On Tue, 2006-05-30 at 09:04 +1000, Loki Davison wrote:
On 5/27/06, Patrick Stinson
<patrickkidd.lists(a)gmail.com> wrote:
Take a look at OSC. It assumes that all
computers' clocks are synced
via ntp, which is more than adequate to ensure its 64-bit fixed point
timestamps are accurate. This makes the programming easier and more
reliable, as you only have to program to your local clock. Relying on
an Ethernet LAN for heartbeat-style clock syncing is never a good
idea, as the MIDI specification describes (you don't see a Roland
keyboard assembling a TCP stack on its MIDI port, for example).
OSC does not define a transport, so you may use TCP or UDP or whatever
you want, as many others do. I highly recommend this as a solution for
you.
also a osc sequencer would be useful and yet another loop based midi
sequencer wouldn't be. I'd also recommend process seperation of gui
and engine. Then you can write the engine in something like c and the
gui in something like python.
Regarding gui/engine separation: This has occasionally been discussed
before, with various suggestions of how to use pipes to make it work
easily and consistently.
I came to think of, why not use the alsa midi layer? The engine listens
to a midi stream of commands which may be generated from a gui, or
perhaps coming from an external controller/sequencer. The gui could
listen to the same (external?) midi stream, showing you the current
state if you need it.
The advantage would be a consistent protocol for communicating between
gui and engine. The gui could be a piece of harware that you happen to
own. You could run headless and still have a full view of what is going
on. Many devolopers, as well as musicians, can recite this protocol
while they sleep, so no need to dig through source code to figure out
how the implementation is supposed to work.

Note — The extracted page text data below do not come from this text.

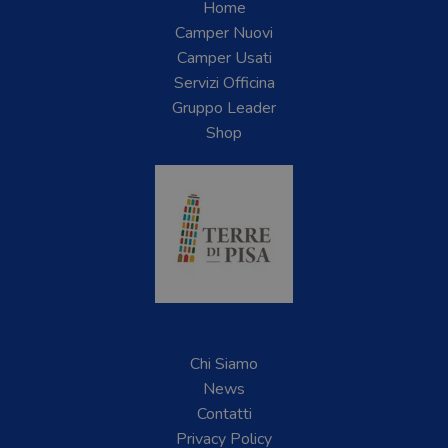
Home
Camper Nuovi
Camper Usati
Servizi Officina
Gruppo Leader
Shop
Chi Siamo
News
Contatti
Privacy Policy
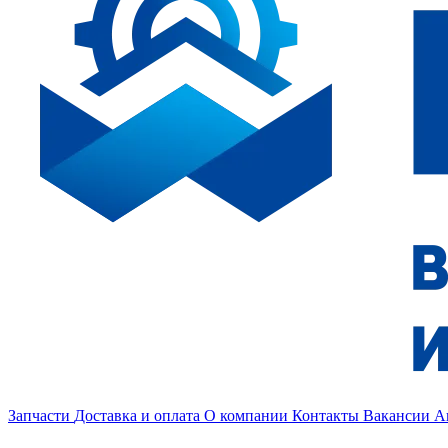
Запчасти
Доставка и оплата
О компании
Контакты
Вакансии
А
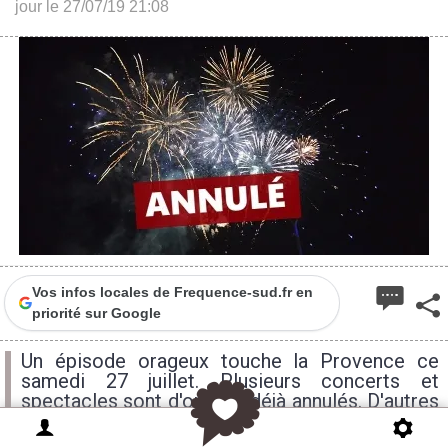
jour le 27/07/19 21:08
Vos infos locales de Frequence-sud.fr en
priorité sur Google
Un épisode orageux touche la Provence ce
samedi 27 juillet. Plusieurs concerts et
spectacles sont d'ores et déjà annulés. D'autres
ont pu être maintenu. Le point complet.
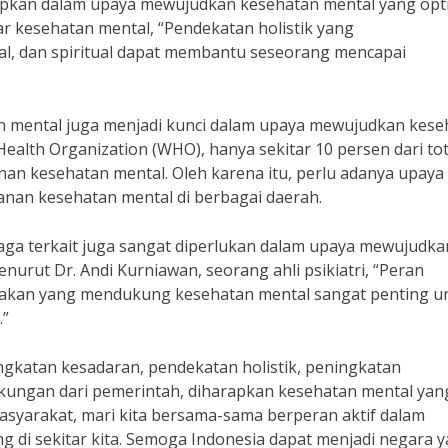
terapkan dalam upaya mewujudkan kesehatan mental yang opt
r kesehatan mental, “Pendekatan holistik yang
nal, dan spiritual dapat membantu seseorang mencapai
n mental juga menjadi kunci dalam upaya mewujudkan kese
ealth Organization (WHO), hanya sekitar 10 persen dari tot
anan kesehatan mental. Oleh karena itu, perlu adanya upaya
anan kesehatan mental di berbagai daerah.
baga terkait juga sangat diperlukan dalam upaya mewujudka
nurut Dr. Andi Kurniawan, seorang ahli psikiatri, “Peran
jakan yang mendukung kesehatan mental sangat penting u
.”
gkatan kesadaran, pendekatan holistik, peningkatan
dukungan dari pemerintah, diharapkan kesehatan mental yan
masyarakat, mari kita bersama-sama berperan aktif dalam
 di sekitar kita. Semoga Indonesia dapat menjadi negara 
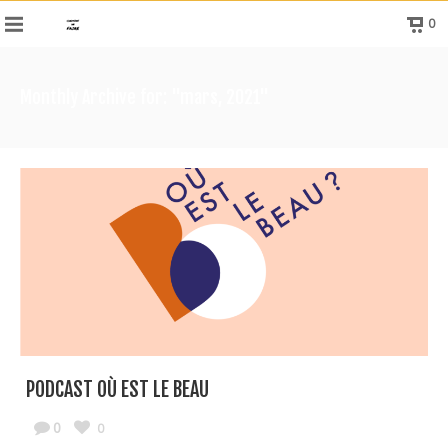
0
Monthly Archive for: "mars, 2021"
PODCAST OÙ EST LE BEAU
0
0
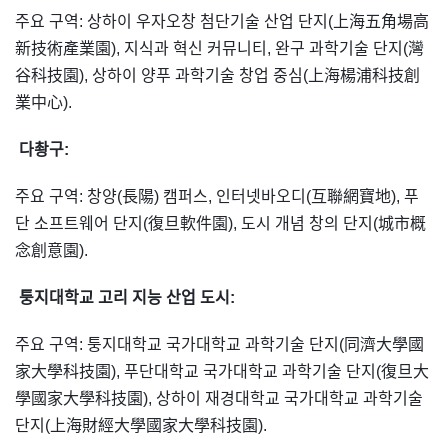
주요 구역: 상하이 우자오창 첨단기술 산업 단지(上海五角場高
新技術產業園), 지식과 혁신 커뮤니티, 완구 과학기술 단지(灣
谷科技園), 상하이 양푸 과학기술 창업 중심(上海楊浦科技創
業中心).
다촹구:
주요 구역: 창양(長陽) 캠퍼스, 인터넷바오디(互聯網寶地), 푸
단 소프트웨어 단지(復旦軟件園), 도시 개념 창의 단지(城市概
念創意園).
퉁지대학교 고리 지능 산업 도시:
주요 구역: 퉁지대학교 국가대학교 과학기술 단지(同濟大學國
家大學科技園), 푸단대학교 국가대학교 과학기술 단지(復旦大
學國家大學科技園), 상하이 재경대학교 국가대학교 과학기술
단지(上海財經大學國家大學科技園).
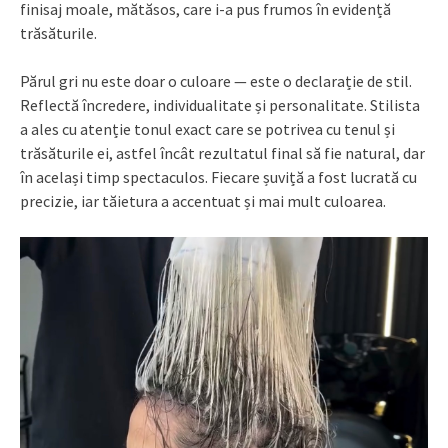
finisaj moale, mătăsos, care i-a pus frumos în evidență
trăsăturile.
Părul gri nu este doar o culoare — este o declarație de stil.
Reflectă încredere, individualitate și personalitate. Stilista
a ales cu atenție tonul exact care se potrivea cu tenul și
trăsăturile ei, astfel încât rezultatul final să fie natural, dar
în același timp spectaculos. Fiecare șuviță a fost lucrată cu
precizie, iar tăietura a accentuat și mai mult culoarea.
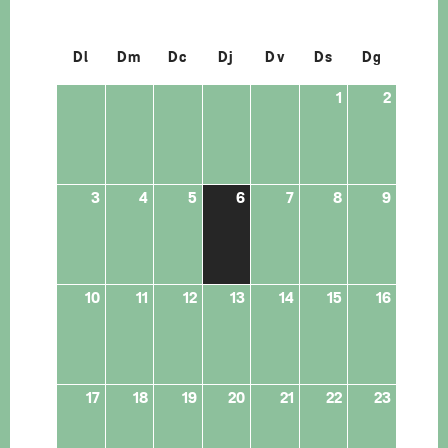
Dl
Dm
Dc
Dj
Dv
Ds
Dg
1
2
3
4
5
6
7
8
9
10
11
12
13
14
15
16
17
18
19
20
21
22
23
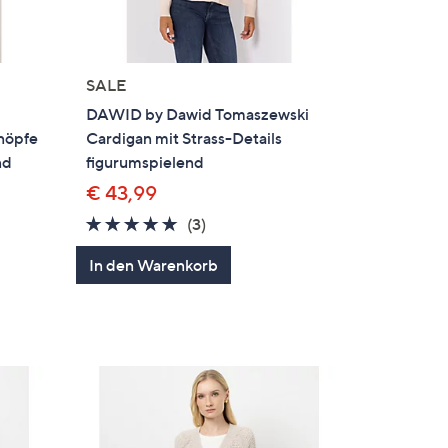
SALE
DAWID by Dawid Tomaszewski
nöpfe
Cardigan mit Strass-Details
nd
figurumspielend
€ 43,99
5.0
3
(3)
en
von
Bewertungen
In den Warenkorb
5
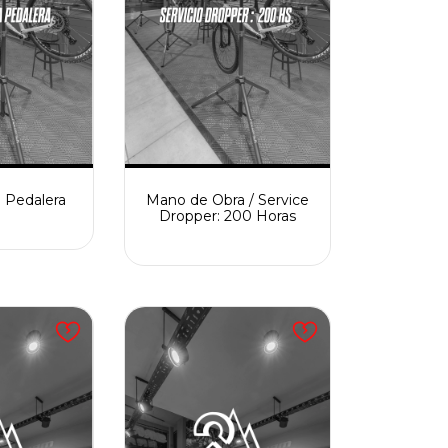
a Pedalera
Mano de Obra / Service
Dropper: 200 Horas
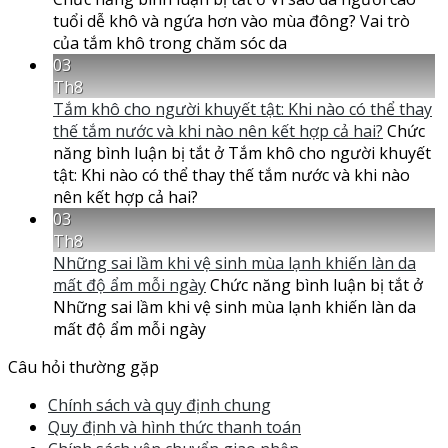
tuổi dễ khô và ngứa hơn vào mùa đông? Vai trò
của tắm khô trong chăm sóc da
03
Th8
Tắm khô cho người khuyết tật: Khi nào có thể thay
thế tắm nước và khi nào nên kết hợp cả hai?
Chức
năng bình luận bị tắt
ở Tắm khô cho người khuyết
tật: Khi nào có thể thay thế tắm nước và khi nào
nên kết hợp cả hai?
03
Th8
Những sai lầm khi vệ sinh mùa lạnh khiến làn da
mất độ ẩm mỗi ngày
Chức năng bình luận bị tắt
ở
Những sai lầm khi vệ sinh mùa lạnh khiến làn da
mất độ ẩm mỗi ngày
Câu hỏi thường gặp
Chính sách và quy định chung
Quy định và hình thức thanh toán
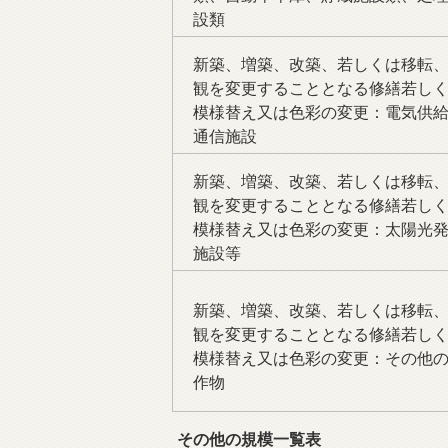
設類
新築、増築、改築、若しくは移転
観を変更することとなる修繕若し
模様替え又は色彩の変更：電気供
通信施設
新築、増築、改築、若しくは移転
観を変更することとなる修繕若し
模様替え又は色彩の変更：太陽光
施設等
新築、増築、改築、若しくは移転
観を変更することとなる修繕若し
模様替え又は色彩の変更：その他
作物
その他の規模一覧表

Mmmm ... Perhaps one could even persuade the maintainers of Gtk/Glade to
implement a midi-controller-field, automagically doing the house keeping
and graphic updates?
Rosegarden already have a build in midi-controller construction kit,
which could be extended slightly to allow for buttons, sliders ...
anything ...
Or something similar in OSC. I am only advocating midi because, looking
at the landscape, there seems to be some consensus on that protocol.